La niña temía que la conversación hubiera terminado, como sin duda habría ocurrido con su padre. Pero su madre no ignoraba las preguntas de sus hijas. Después de poner a salvo el joyero, se sentó en la alfombra junto a ella.

—Ojalá nunca hubiera encontrado esas cartas —susurró—, pero te contaré todo lo que sé sobre ellas si me juras que jamás volverás a tocarlas, ni estas ni otras como ellas.

—Tú siempre nos dices que jurar está mal.

—Esto es diferente. —El atisbo de una sonrisa regresó a los labios de su madre, como si fuera a contarle un secreto muy especial. Siempre era así: cuando su madre decidía concentrar su rutilante atención solo en ella, se sentía como si fuera una estrella y el mundo girara a su alrededor—. ¿Qué te he dicho siempre sobre el futuro?

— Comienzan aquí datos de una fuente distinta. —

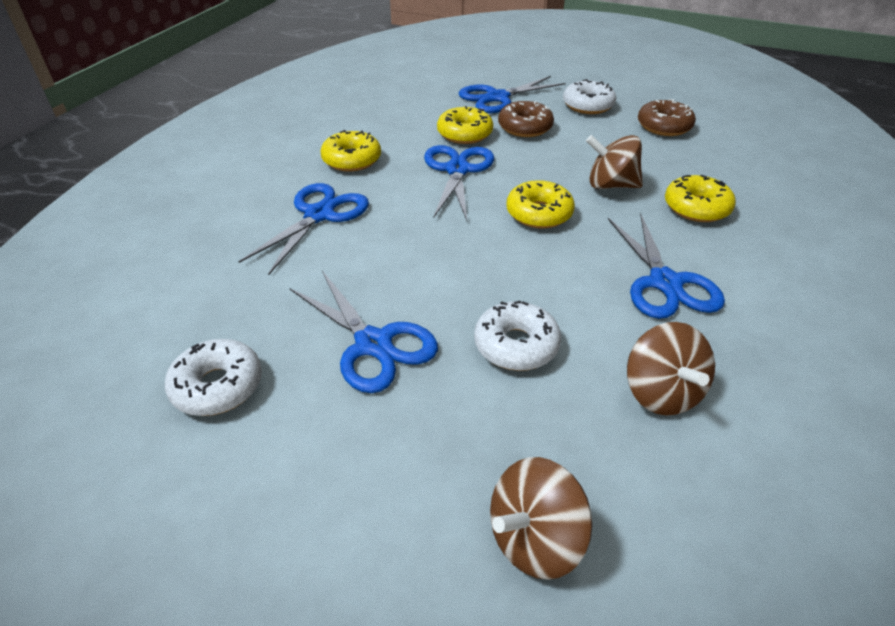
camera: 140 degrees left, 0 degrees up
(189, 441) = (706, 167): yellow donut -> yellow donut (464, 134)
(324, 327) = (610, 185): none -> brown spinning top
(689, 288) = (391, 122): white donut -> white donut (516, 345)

—Que cada persona tiene el poder de escribir el suyo —contestó Tella.

—Así es —dijo su madre—. Tu futuro puede ser lo que desees. Todos tenemos el poder de elegir nuestro propio destino. Pero, amor mío, si juegas con esas cartas, darás a los Destinos representados en ellas la oportunidad de cambiar tu camino. La gente usa Barajas del Porvenir, similares a las que acabas de ver, para predecir el futuro, que una vez augurado se convierte en una criatura viva que luchará con todas sus fuerzas para hacerse realidad. Por eso necesito que no vuelvas a tocar esas cartas. ¿Lo comprendes?

Tella asintió, aunque en realidad no lo comprendía; todavía estaba en esa tierna edad en la que el futuro parece demasiado lejano para ser real. Además, se había dado cuenta de que su madre no le había dicho de dónde habían salido aquellas cartas. Y eso hizo que apretara un poquito más fuerte la que todavía tenía en la mano.

En su prisa por recoger la baraja, su madre no se había fijado en la tercera carta que Tella había girado, la que seguía en su posesión: El Aráculo. La niña se la escondió con disimulo debajo de las piernas cruzadas mientras decía:

—Te juro que jamás volveré a tocar una baraja como esa.